• [What you should do] Each line containing the word "pylint" must be copied from the material below.

• [Source material]
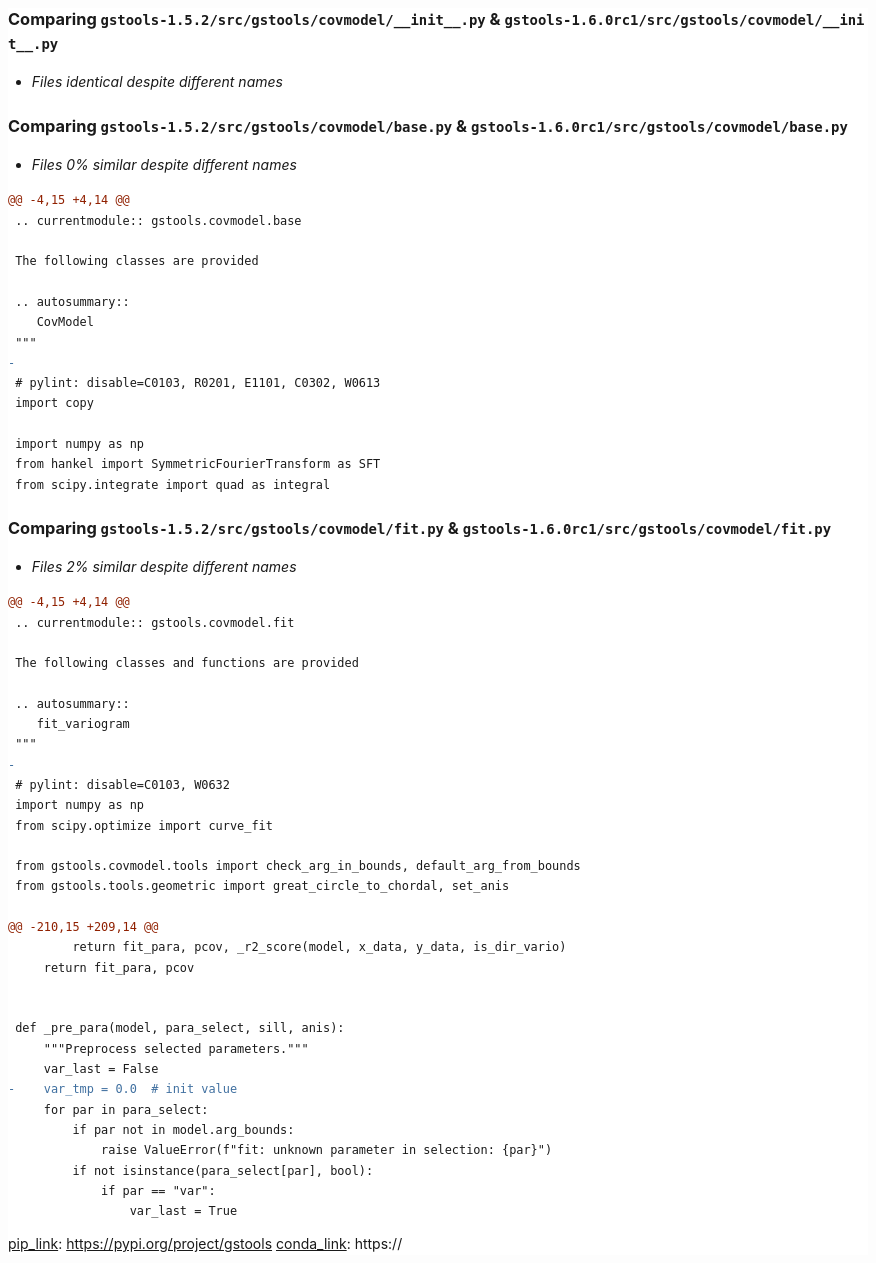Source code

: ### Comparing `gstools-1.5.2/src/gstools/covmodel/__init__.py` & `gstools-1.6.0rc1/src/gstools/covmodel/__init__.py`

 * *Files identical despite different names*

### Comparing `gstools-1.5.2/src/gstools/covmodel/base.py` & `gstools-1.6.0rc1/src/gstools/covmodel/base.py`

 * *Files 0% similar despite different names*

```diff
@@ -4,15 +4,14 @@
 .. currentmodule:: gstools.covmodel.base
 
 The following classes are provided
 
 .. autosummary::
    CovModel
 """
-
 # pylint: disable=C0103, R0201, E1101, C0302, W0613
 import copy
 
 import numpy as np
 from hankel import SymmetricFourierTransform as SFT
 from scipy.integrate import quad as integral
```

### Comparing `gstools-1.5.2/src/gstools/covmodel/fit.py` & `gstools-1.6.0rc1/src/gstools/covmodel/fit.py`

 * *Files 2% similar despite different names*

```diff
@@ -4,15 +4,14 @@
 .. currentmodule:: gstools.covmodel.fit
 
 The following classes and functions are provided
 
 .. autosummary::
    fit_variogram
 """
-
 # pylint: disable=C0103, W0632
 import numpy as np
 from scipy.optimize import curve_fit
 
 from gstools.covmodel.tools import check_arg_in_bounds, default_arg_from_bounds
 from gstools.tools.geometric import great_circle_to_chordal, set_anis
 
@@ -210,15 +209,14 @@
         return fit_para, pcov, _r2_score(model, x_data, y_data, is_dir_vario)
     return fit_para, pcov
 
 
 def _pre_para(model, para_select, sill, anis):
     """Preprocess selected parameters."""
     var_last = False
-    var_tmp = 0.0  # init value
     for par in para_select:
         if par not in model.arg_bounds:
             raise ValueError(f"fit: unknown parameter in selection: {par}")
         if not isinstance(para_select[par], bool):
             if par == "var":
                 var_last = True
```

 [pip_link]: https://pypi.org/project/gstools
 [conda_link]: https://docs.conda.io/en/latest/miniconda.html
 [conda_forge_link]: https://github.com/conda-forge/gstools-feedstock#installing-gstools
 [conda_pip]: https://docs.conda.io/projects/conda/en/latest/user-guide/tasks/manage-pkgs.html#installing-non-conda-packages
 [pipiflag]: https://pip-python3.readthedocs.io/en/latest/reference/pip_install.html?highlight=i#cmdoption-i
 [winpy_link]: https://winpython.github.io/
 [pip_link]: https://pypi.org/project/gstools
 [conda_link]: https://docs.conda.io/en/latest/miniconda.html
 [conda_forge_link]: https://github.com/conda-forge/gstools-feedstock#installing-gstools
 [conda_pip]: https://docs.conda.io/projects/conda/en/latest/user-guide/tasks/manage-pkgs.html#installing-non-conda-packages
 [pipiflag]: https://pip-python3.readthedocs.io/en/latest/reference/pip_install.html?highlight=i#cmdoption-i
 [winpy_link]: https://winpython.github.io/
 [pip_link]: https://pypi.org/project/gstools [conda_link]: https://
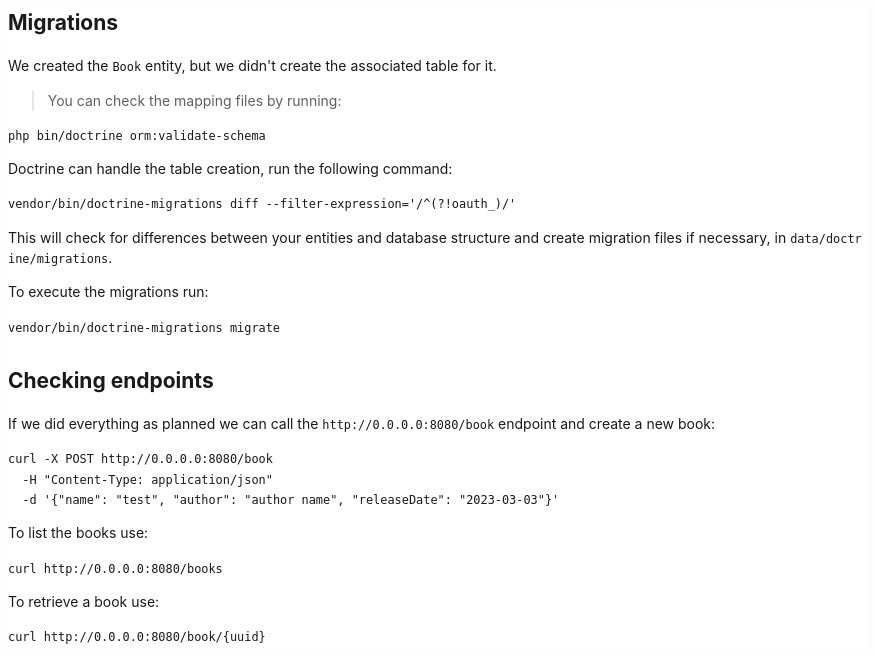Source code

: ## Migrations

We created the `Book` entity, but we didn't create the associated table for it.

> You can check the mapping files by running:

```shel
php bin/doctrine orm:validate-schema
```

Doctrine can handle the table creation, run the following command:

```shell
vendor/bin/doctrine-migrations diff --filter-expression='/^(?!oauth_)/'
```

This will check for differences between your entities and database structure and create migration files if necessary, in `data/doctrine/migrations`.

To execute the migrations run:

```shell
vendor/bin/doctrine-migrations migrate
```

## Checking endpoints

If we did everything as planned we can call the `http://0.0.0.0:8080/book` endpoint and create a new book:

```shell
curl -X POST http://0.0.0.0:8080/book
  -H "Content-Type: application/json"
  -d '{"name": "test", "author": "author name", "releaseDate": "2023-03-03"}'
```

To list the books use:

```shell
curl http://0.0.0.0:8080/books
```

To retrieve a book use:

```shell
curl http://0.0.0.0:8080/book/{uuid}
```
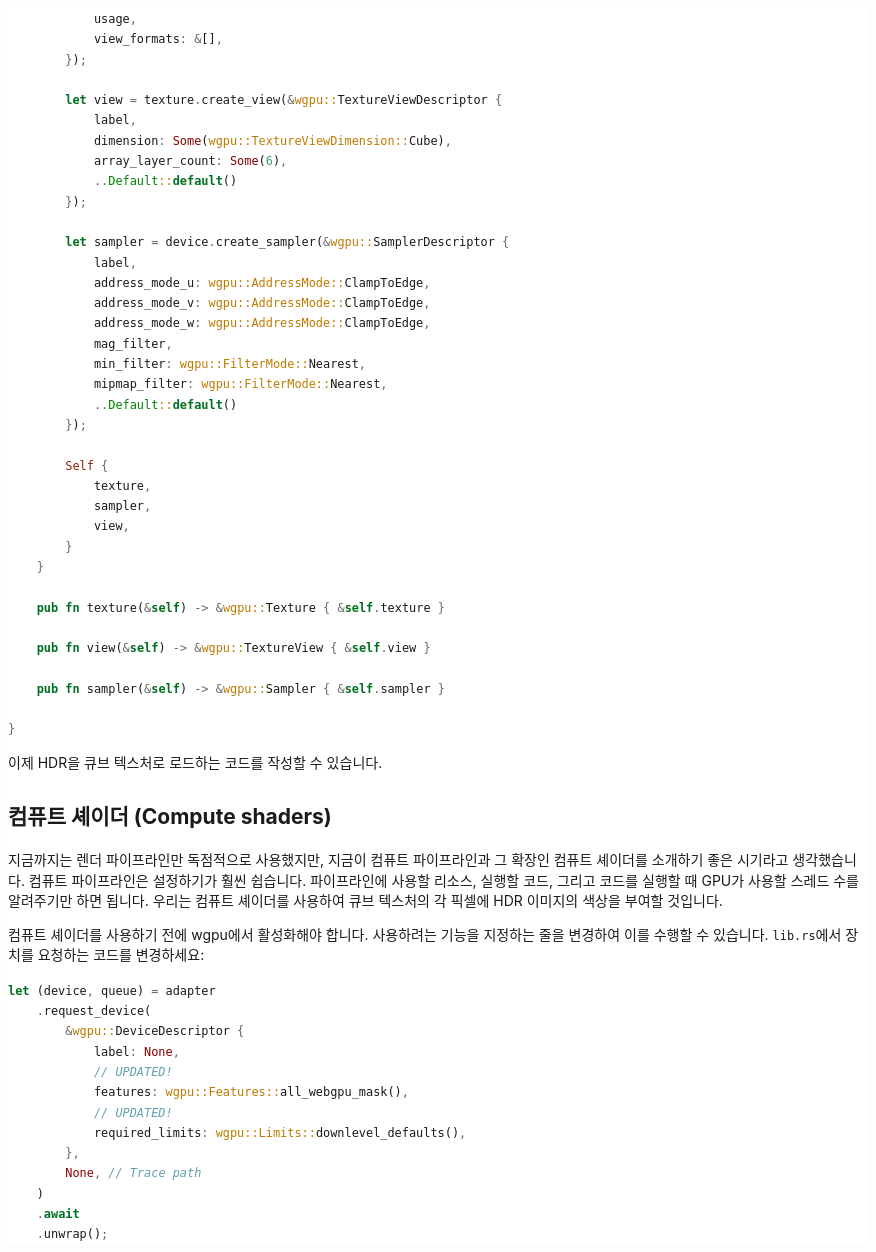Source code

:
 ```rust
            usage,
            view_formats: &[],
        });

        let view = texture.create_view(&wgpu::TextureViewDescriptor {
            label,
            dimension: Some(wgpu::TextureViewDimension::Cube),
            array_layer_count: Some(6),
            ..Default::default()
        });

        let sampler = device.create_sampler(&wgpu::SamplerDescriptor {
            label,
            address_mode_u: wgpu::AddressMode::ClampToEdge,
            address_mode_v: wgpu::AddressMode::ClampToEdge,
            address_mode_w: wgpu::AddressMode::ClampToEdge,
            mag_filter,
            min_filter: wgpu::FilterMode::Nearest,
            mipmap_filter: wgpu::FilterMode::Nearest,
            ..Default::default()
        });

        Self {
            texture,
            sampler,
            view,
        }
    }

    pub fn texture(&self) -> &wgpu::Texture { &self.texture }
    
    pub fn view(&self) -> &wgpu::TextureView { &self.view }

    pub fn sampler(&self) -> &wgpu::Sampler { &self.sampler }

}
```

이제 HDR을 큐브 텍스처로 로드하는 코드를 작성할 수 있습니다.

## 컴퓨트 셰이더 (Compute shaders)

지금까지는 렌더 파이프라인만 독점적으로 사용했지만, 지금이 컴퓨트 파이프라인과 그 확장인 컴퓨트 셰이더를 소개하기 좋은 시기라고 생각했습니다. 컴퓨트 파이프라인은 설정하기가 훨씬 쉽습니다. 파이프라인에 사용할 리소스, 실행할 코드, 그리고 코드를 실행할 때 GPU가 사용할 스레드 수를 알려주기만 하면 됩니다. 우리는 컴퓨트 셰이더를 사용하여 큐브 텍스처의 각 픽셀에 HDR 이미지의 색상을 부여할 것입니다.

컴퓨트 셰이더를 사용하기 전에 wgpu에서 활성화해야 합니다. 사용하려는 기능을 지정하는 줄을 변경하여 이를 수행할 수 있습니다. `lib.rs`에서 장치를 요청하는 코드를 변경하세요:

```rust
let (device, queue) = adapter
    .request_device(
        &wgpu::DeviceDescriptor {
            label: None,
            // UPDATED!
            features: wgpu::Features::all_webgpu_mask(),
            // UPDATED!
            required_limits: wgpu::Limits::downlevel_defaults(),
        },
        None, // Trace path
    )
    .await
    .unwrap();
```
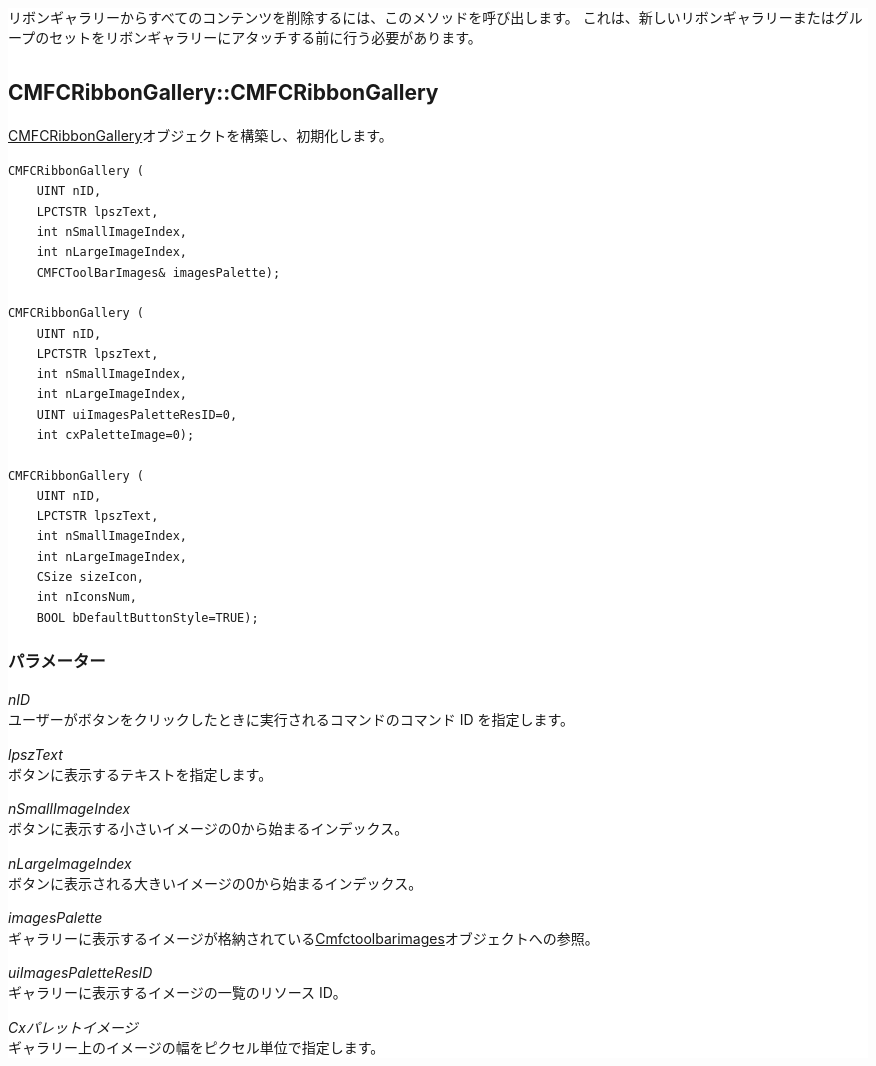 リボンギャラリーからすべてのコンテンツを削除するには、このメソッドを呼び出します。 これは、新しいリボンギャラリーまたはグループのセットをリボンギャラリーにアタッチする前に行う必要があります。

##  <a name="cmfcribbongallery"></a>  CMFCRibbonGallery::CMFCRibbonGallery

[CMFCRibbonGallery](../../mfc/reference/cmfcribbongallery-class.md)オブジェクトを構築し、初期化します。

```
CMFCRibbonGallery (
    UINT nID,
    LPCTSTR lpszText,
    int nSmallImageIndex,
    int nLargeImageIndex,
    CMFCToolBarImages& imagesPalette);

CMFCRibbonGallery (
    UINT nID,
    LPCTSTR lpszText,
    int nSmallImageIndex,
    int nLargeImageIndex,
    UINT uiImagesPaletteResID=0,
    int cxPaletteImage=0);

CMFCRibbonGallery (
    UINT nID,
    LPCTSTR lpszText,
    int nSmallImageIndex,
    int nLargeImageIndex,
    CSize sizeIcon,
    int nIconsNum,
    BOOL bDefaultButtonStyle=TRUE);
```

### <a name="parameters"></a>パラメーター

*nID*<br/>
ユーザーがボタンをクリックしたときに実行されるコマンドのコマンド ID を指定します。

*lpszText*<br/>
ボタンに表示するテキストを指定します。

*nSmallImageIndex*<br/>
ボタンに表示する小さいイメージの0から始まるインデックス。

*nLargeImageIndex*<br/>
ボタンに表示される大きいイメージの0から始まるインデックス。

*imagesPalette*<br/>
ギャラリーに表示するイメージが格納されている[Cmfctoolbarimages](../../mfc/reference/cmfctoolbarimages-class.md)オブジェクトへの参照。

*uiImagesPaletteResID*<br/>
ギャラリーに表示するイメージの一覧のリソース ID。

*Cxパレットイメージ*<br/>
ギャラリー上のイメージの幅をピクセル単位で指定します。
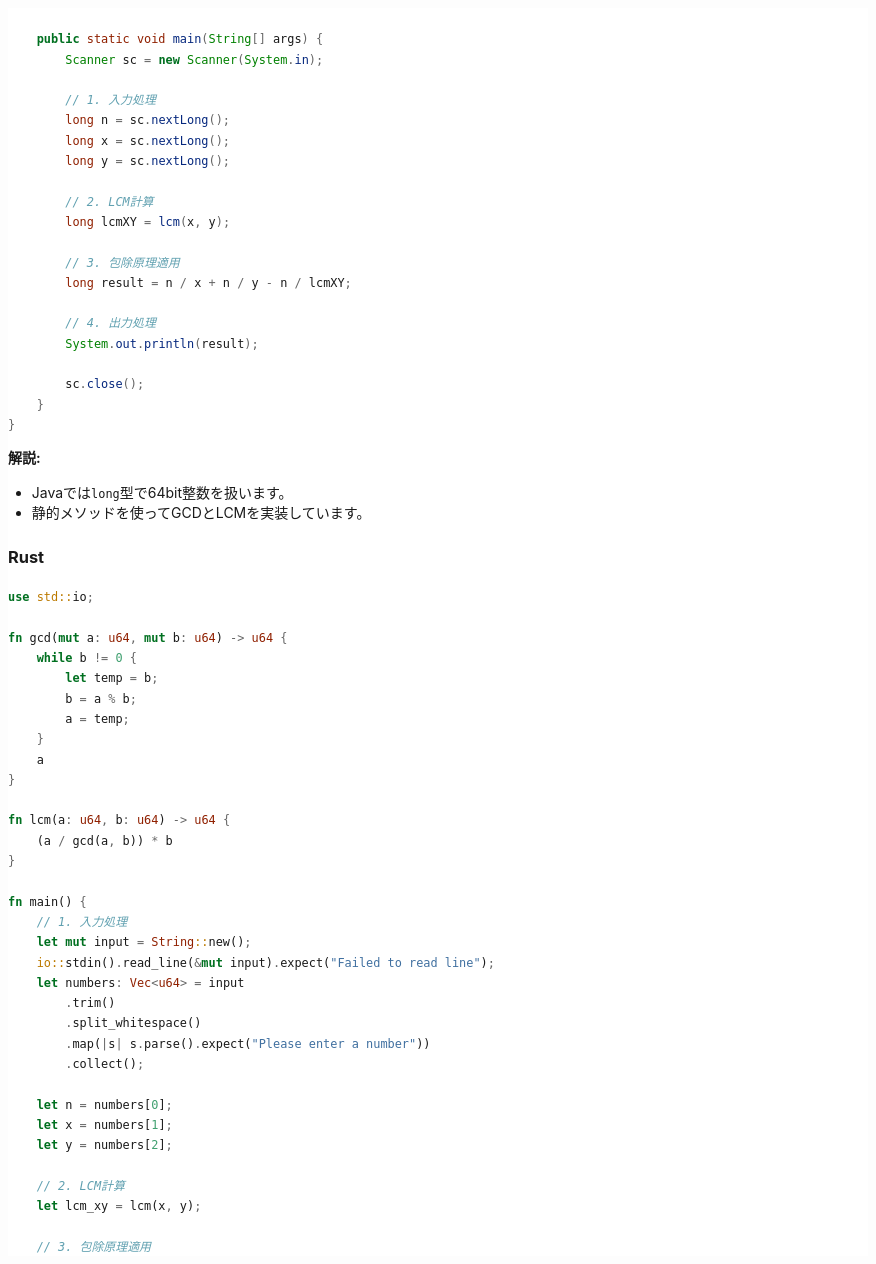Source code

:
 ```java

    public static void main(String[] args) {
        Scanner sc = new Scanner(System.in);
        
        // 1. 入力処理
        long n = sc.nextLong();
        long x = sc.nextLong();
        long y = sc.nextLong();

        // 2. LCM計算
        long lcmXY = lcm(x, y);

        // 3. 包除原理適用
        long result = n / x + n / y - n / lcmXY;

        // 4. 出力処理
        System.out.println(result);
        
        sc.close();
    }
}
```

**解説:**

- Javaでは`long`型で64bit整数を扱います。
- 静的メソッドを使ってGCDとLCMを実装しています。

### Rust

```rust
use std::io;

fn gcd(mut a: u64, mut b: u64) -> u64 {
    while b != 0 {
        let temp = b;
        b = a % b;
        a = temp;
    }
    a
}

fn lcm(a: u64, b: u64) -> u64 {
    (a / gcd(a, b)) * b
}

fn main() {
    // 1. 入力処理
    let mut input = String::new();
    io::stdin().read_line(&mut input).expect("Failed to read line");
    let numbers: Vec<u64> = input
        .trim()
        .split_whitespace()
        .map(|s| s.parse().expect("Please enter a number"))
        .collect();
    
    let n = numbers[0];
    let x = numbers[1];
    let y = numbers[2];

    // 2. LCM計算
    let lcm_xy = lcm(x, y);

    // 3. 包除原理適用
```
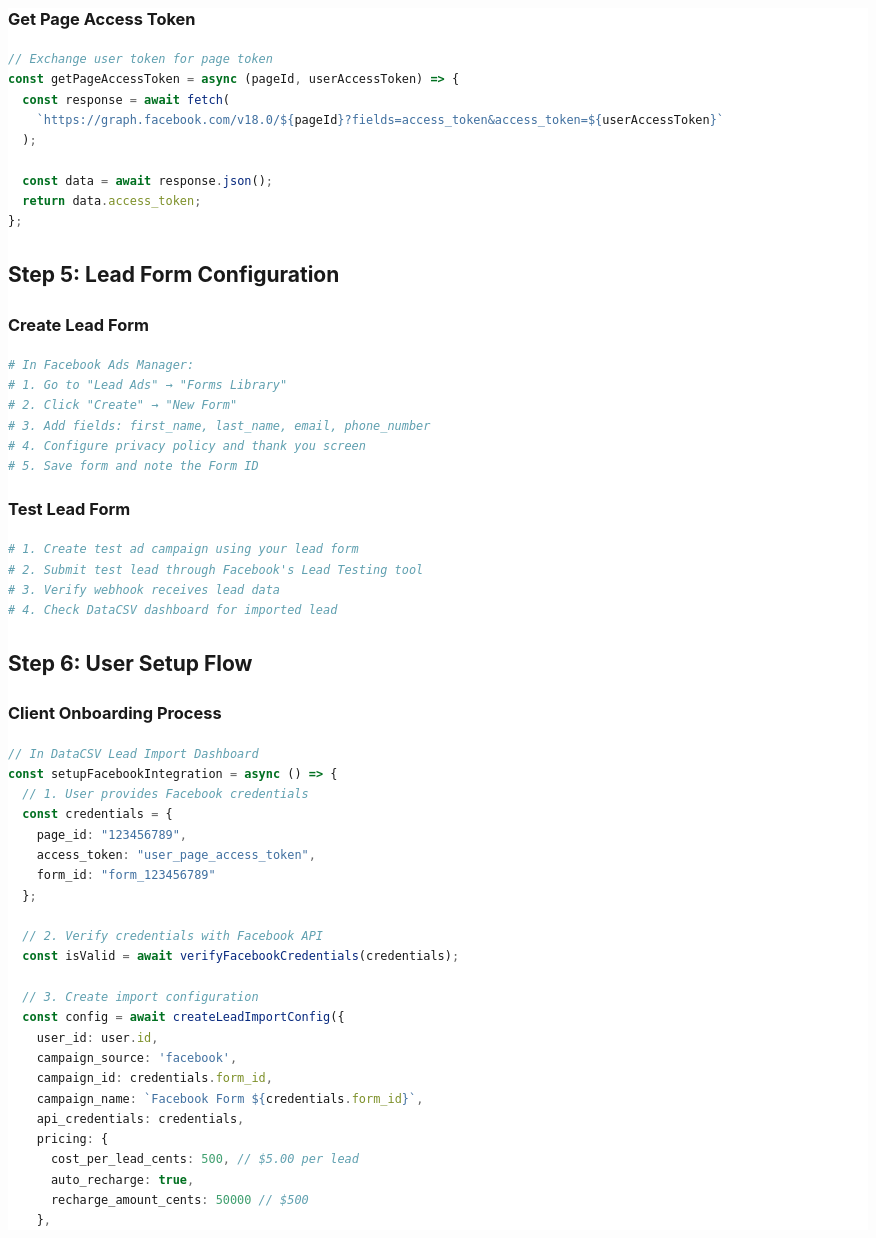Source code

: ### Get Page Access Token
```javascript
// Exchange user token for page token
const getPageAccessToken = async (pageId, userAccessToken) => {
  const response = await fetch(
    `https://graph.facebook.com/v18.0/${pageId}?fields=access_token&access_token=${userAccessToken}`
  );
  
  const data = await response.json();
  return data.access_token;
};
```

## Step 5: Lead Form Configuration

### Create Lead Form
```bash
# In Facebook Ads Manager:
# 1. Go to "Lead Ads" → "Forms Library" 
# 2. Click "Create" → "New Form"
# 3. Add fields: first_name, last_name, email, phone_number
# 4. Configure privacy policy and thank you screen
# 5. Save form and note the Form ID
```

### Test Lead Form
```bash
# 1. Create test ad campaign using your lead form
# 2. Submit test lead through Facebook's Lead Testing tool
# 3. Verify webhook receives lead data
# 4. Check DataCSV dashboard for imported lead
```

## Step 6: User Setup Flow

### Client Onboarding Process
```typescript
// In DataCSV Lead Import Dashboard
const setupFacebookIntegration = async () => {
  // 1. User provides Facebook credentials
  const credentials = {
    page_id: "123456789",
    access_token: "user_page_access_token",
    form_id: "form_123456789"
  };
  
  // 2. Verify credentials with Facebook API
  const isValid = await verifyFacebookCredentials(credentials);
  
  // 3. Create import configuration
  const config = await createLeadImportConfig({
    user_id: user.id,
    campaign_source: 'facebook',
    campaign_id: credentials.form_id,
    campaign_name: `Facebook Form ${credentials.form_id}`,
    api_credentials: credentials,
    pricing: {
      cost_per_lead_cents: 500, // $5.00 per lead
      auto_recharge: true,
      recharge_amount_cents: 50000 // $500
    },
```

• [Output]
 # pylint: disable=C0103, R0201, E1101, C0302, W0613
 # pylint: disable=C0103, W0632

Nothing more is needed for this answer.